Bass have nearly completed their annual ritual of spawning, the season is open, and they are ready to feed. Anglers can often head out on the lake and have an action packed day of bass fishing, but often struggle finding large fish. This may suit many anglers, but if you are like me, you want to find the big ones! In order to catch numbers of big post-spawn fish, the proper location and presentation is essential. There are several patterns that will produce big fish this time of the year, but an extremely effective and consistent pattern for big post-spawn bass is undoubtedly inside weed lines
An inside weed line is exactly what it sounds like; it’s the edge of the weeds facing the shore. Inside weed lines come in many shapes and sizes, some being in less than one foot of water, and others as deep as several feet. The type of vegetation that creates the inside weed line can vary as well, but both factors contribute to how productive the area will be. The better defined and deeper the weed line is, the more productive it will be. An inside weed line may be well defined, and then taper to scattered weeds, which is traditionally a less effective area until it becomes better defined. Bass will roam the open expanses inside the edge during low-light conditions and then tuck into the edge of the weeds during higher light conditions. Bass are predators, always awaiting their next meal and by sitting on the edge of an inside weed line; they are in a prime position to ambush prey. They are awaiting a cruising fish, a wandering crayfish, or anything that appeals to them.
The type of vegetation that creates the weed line is something worth paying attention to, as bass will prefer weed lines created by Cabbage, Milfoil, or Coontail. However, bass are adaptable and will take what they can get, which is often times Crispus. Crispus is a narrow leafed species of vegetation that begins growing under the ice and typically dies as Cabbage, Milfoil, and Coontail begin taking over. Crispus is often the original creator of inside weed lines in the Midwest and if it’s the predominant weed in the lake at this time, bass will use it.
Inside weed lines are fish factories for all species, including bedding bluegills. A colony of bedding bluegills on an inside weed line is often a “sweet spot,” attracting big bass no matter where you are fishing. Bluegills are prime forage for big bass, and bedding bluegills are extremely stationary, making these colonies a big bass buffet. Bass will roam the edges in and amongst these colonies and periodically ambush the bluegills. Bluegill spawning colonies are easy to spot from a distance, which is beneficial to anglers because you want to approach them with a stealthy presentation. It is essential to fish them from a distance and make long casts with subtle baits, such as weightless stick type bait. If you can see a bass and it’s facing you, you are most likely too close and your odds of catching it dwindle. If this occurs, simply continue fishing, make a mental note of where the fish was, and come back later to get her on the end of your line!

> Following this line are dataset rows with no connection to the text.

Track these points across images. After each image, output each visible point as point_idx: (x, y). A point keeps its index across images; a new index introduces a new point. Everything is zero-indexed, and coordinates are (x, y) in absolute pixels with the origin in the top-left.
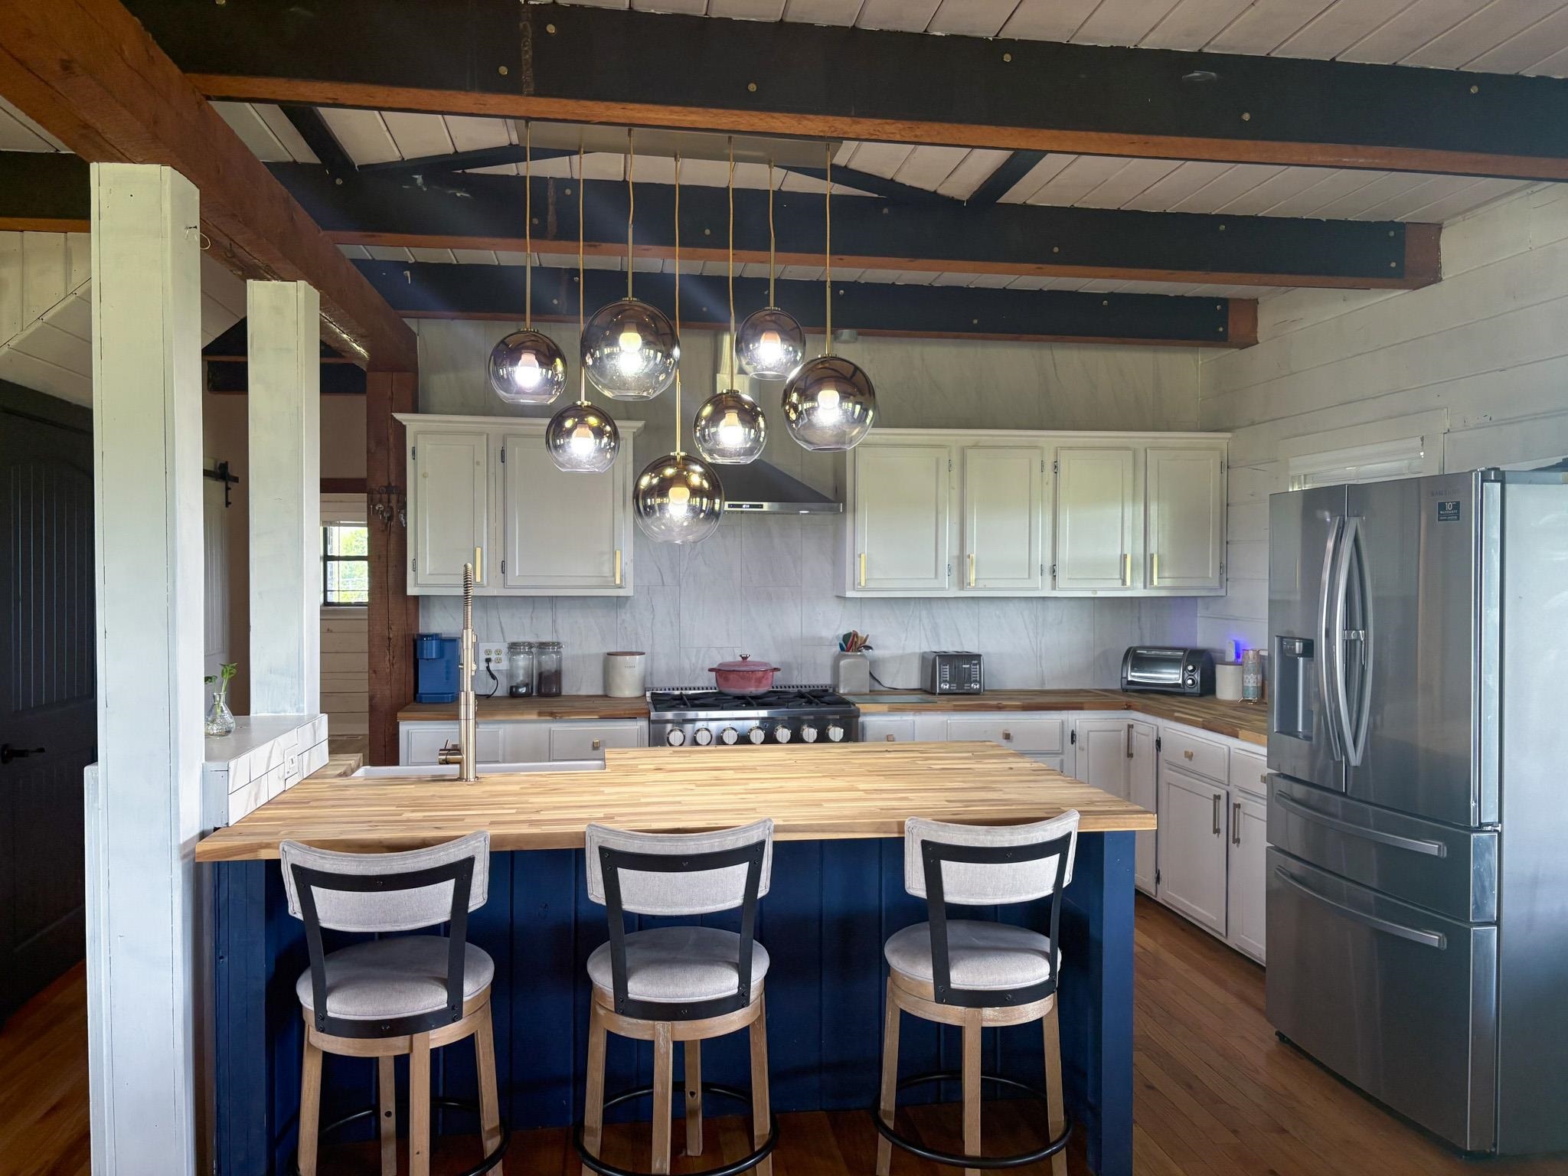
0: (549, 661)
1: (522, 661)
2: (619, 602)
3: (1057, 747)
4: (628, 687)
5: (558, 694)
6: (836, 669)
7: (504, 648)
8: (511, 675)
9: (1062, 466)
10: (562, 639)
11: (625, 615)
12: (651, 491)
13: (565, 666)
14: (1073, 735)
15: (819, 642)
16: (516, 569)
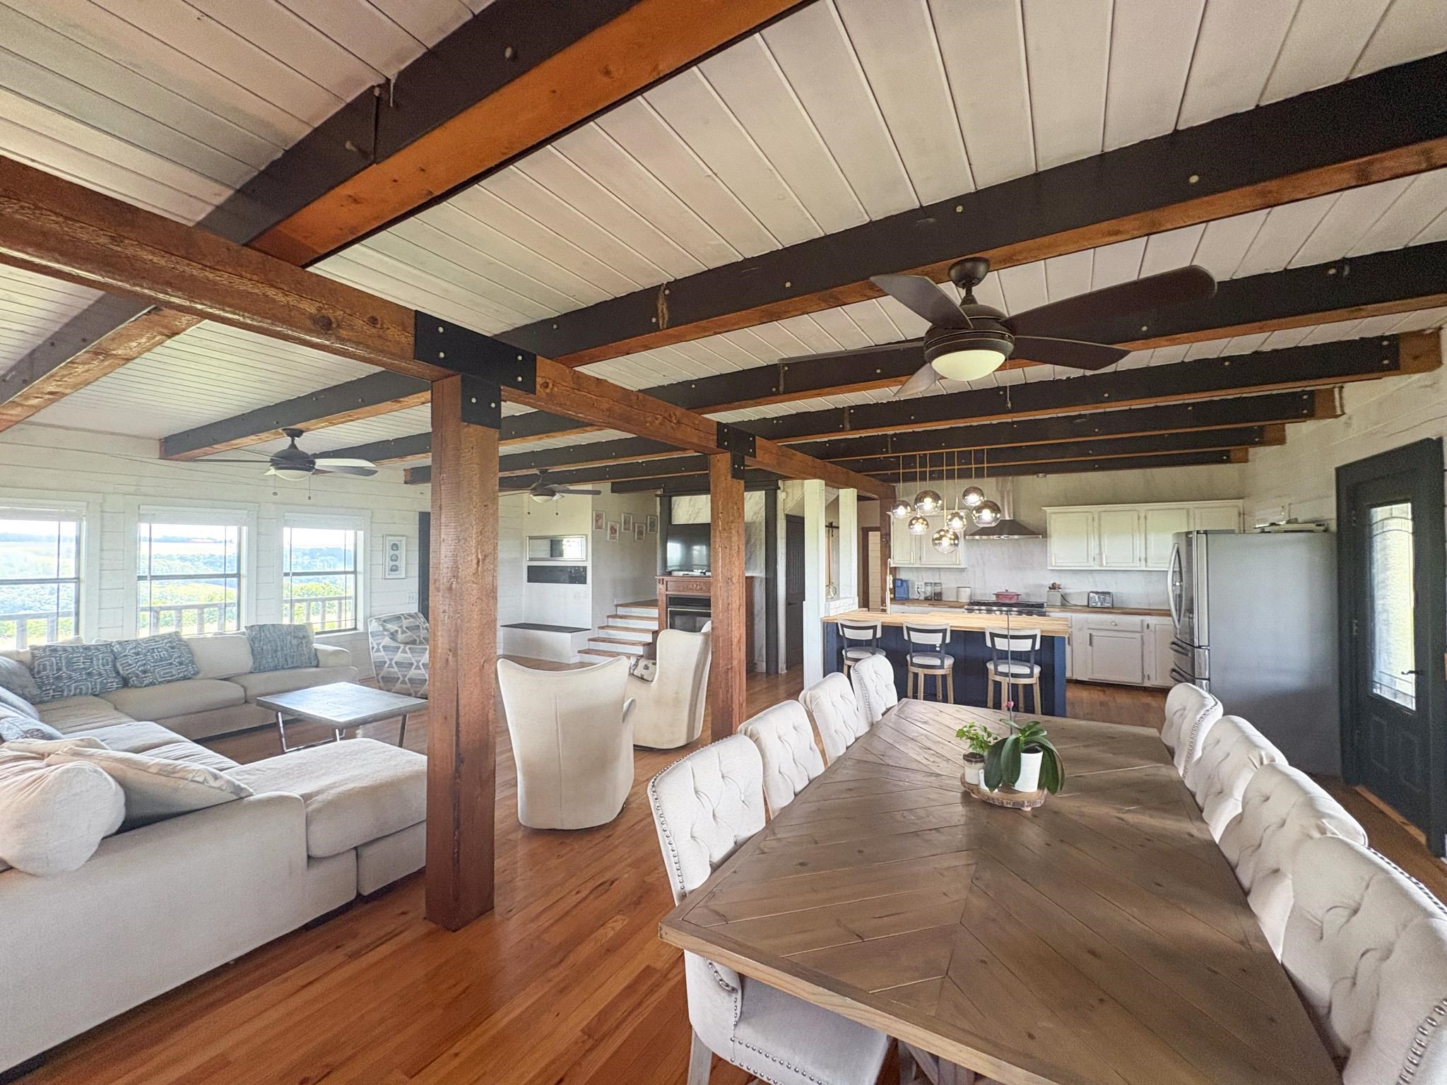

There are various lures that will catch bass on inside weed lines, but finding the perfect bait takes some experimenting and also can change throughout the day. During low-light conditions they are apt to chase baits, making horizontal lures more effective. These include topwater lures, jerkbaits, shallow diving crankbaits, lipless crankbaits, and one of my favorites, swimbaits. My favorite baits for this situation include a 1/4oz Strike King Red Eye Shad, a walk-the-dog style topwater, and a 4 or 5” hollow belly swimbait on a weighted 4/0 or 5/0 Falcon hook. As the sun becomes higher in the sky and the fish tuck into the edges of the weeds they will occasionally strike these presentations, but a subtle approach will be more effective. A few baits to try for this would be weightless stick type bait, either texas or wacky rigged, a texas rigged plastic, jig and craw, or a drop shot rig. A few of my favorites for this situation include a 5” Yum Dinger, a Lake Fork Crawtube, Reaction Innovations Sweet Beaver, and a 4” Berkley Gulp Minnow for the drop shot. With high skies I begin throwing lighter colored baits, such as green pumpkin or watermelon, and darker colors, such as junebug or black/blue during low-light periods.
When fishing an inside weed line be sure to be observant of any structure, and certainly cast to it. Examples of this may be a log in the water, isolated patches of weeds, a point or inside turn, a dock, rock, or depression in the bottom. These are high percentage locations for big bass to sit, but when these aren’t around, be sure to methodically fish the inside edge of the weeds. By targeting defined, deeper, and structure laden inside weed lines, an angler can increase their odds of catching more and larger fish.